Prompt engineering has become a popular job in the AI industry over the last year, and Anthropic now appears to be developing tools to at least partially automate it.
Anthropik released several new features on Tuesday to help developers create more useful applications using the company’s language model, Claude, according to a company blog post: Developers can now generate, test and evaluate prompts using Claude 3.5 Sonnets, which uses prompt engineering techniques to create better inputs and improve Claude’s responses to specialized tasks.
Language models are pretty forgiving when you ask them to perform some tasks, but sometimes a small change in the wording of your prompt can dramatically improve your results. Typically, you’d have to come up with that wording yourself or hire a prompt engineer to do it for you, but this new feature gives you immediate feedback that helps you find areas for improvement.

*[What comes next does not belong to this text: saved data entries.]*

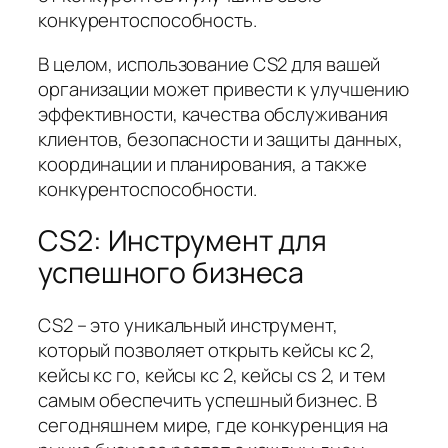
конкурентоспособность.
В целом, использование CS2 для вашей
организации может привести к улучшению
эффективности, качества обслуживания
клиентов, безопасности и защиты данных,
координации и планирования, а также
конкурентоспособности.
CS2: Инструмент для
успешного бизнеса
CS2 – это уникальный инструмент,
который позволяет открыть кейсы кс 2,
кейсы кс го, кейсы кс 2, кейсы cs 2, и тем
самым обеспечить успешный бизнес. В
сегодняшнем мире, где конкуренция на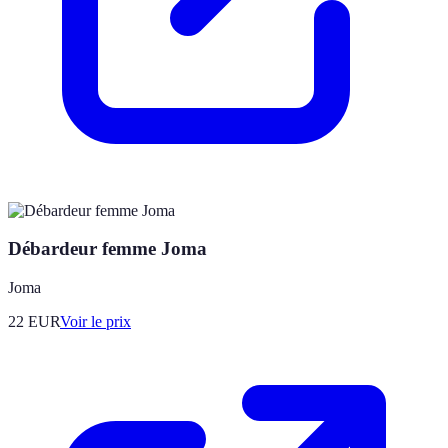
Débardeur femme Joma
Joma
22
EUR
Voir le prix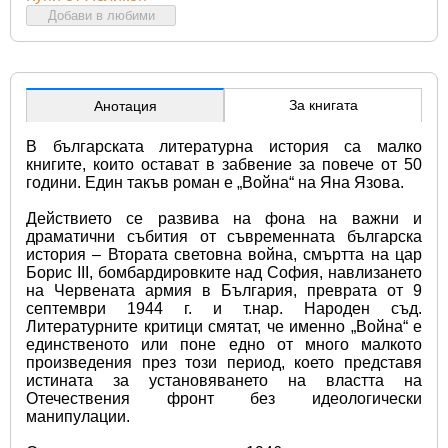
Добави в любими
За книгата
Анотация
В българската литературна история са малко 
книгите, които остават в забвение за повече от 50 
години. Един такъв роман е „Война“ на Яна Язова.
Действието се развива на фона на важни и 
драматични събития от съвременната българска 
история – Втората световна война, смъртта на цар 
Борис III, бомбардировките над София, навлизането 
на Червената армия в България, преврата от 9 
септември 1944 г. и т.нар. Народен съд. 
Литературните критици смятат, че именно „Война“ е 
единственото или поне едно от много малкото 
произведения през този период, което представя 
истината за установяването на властта на 
Отечествения фронт без идеологически 
манипулации.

These features are part of the new Anthropic Console[評価]It’s housed in a tab. Console is the startup’s developer test kitchen, created to attract companies that want to develop products with Claude. One feature announced in May is Anthropic’s built-in prompt generator, which takes a short description of a task and uses Anthropic’s proprietary prompt engineering techniques to create a longer, fuller prompt. While Anthropic’s tool can’t completely replace prompt engineers, the company says it can help new users and save time for experienced prompt engineers.
Evaluate allows developers to test how effective their AI application’s prompts are in different scenarios. Developers can upload real-world examples to a test suite or ask Claude to generate an array of AI-generated test cases. Developers can then compare the effectiveness of different prompts side-by-side and rate the sample answers on a 5-point scale.
The prompts entered generated data to find good and bad responses. Image credit: Anthropic
In the example from Anthropic’s blog post, a developer identified that their application was giving answers that were too short across multiple test cases. The developer was able to tweak the prompt line to make the answer longer and apply it to all test cases simultaneously. This can save a lot of time and effort, especially for developers with little or no prompt engineering experience.
In an interview at Google Cloud Next earlier this year, Dario Amodei, CEO and co-founder of Anthropic, said that prompt engineering is one of the most important components to widespread enterprise adoption of generative AI: “It sounds simple, but oftentimes it takes just 30 minutes of working with a prompt engineer to get an application working that didn’t work before,” Amodei said.